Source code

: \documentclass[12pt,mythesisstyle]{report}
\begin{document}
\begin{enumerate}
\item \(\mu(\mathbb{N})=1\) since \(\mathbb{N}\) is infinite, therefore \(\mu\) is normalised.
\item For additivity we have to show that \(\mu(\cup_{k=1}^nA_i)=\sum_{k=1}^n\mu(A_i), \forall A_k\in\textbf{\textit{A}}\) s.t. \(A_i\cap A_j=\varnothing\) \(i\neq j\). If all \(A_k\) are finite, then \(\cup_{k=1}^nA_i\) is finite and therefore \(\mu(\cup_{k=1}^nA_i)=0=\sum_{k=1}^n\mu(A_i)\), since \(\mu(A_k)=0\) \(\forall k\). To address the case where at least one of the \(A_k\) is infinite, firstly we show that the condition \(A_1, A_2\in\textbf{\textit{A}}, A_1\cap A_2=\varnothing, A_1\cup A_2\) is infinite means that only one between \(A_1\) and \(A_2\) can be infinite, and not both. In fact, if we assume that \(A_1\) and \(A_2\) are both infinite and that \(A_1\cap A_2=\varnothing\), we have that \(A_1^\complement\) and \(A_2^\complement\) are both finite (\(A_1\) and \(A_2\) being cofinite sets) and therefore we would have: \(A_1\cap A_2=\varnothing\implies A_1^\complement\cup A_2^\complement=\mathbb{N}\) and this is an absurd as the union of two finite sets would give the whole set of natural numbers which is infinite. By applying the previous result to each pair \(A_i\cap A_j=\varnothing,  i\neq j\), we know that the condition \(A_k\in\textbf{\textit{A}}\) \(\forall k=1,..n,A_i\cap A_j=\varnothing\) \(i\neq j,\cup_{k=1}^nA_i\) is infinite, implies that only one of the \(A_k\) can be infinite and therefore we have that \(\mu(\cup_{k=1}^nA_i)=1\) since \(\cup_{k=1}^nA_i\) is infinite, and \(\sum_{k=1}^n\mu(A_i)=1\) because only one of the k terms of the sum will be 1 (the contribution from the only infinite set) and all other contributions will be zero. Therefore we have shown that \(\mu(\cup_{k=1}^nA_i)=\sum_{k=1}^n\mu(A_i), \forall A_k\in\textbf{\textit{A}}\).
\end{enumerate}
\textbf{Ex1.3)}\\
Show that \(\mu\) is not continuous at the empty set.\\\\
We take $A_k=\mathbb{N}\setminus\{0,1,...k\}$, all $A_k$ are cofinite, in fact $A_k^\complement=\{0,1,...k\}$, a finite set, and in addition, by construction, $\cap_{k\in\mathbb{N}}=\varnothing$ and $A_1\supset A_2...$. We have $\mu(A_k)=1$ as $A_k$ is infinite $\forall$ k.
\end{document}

.....

### [TRY IT]
In your reply, restate exactly the lines from the start of the records above through the line holding "For additivity we", including both, and nothing else.

### [RESPONSE TO THIS TASK]
Source code

: \documentclass[12pt,mythesisstyle]{report}
\begin{document}
\begin{enumerate}
\item \(\mu(\mathbb{N})=1\) since \(\mathbb{N}\) is infinite, therefore \(\mu\) is normalised.
\item For additivity we have to show that \(\mu(\cup_{k=1}^nA_i)=\sum_{k=1}^n\mu(A_i), \forall A_k\in\textbf{\textit{A}}\) s.t. \(A_i\cap A_j=\varnothing\) \(i\neq j\). If all \(A_k\) are finite, then \(\cup_{k=1}^nA_i\) is finite and therefore \(\mu(\cup_{k=1}^nA_i)=0=\sum_{k=1}^n\mu(A_i)\), since \(\mu(A_k)=0\) \(\forall k\). To address the case where at least one of the \(A_k\) is infinite, firstly we show that the condition \(A_1, A_2\in\textbf{\textit{A}}, A_1\cap A_2=\varnothing, A_1\cup A_2\) is infinite means that only one between \(A_1\) and \(A_2\) can be infinite, and not both. In fact, if we assume that \(A_1\) and \(A_2\) are both infinite and that \(A_1\cap A_2=\varnothing\), we have that \(A_1^\complement\) and \(A_2^\complement\) are both finite (\(A_1\) and \(A_2\) being cofinite sets) and therefore we would have: \(A_1\cap A_2=\varnothing\implies A_1^\complement\cup A_2^\complement=\mathbb{N}\) and this is an absurd as the union of two finite sets would give the whole set of natural numbers which is infinite. By applying the previous result to each pair \(A_i\cap A_j=\varnothing,  i\neq j\), we know that the condition \(A_k\in\textbf{\textit{A}}\) \(\forall k=1,..n,A_i\cap A_j=\varnothing\) \(i\neq j,\cup_{k=1}^nA_i\) is infinite, implies that only one of the \(A_k\) can be infinite and therefore we have that \(\mu(\cup_{k=1}^nA_i)=1\) since \(\cup_{k=1}^nA_i\) is infinite, and \(\sum_{k=1}^n\mu(A_i)=1\) because only one of the k terms of the sum will be 1 (the contribution from the only infinite set) and all other contributions will be zero. Therefore we have shown that \(\mu(\cup_{k=1}^nA_i)=\sum_{k=1}^n\mu(A_i), \forall A_k\in\textbf{\textit{A}}\).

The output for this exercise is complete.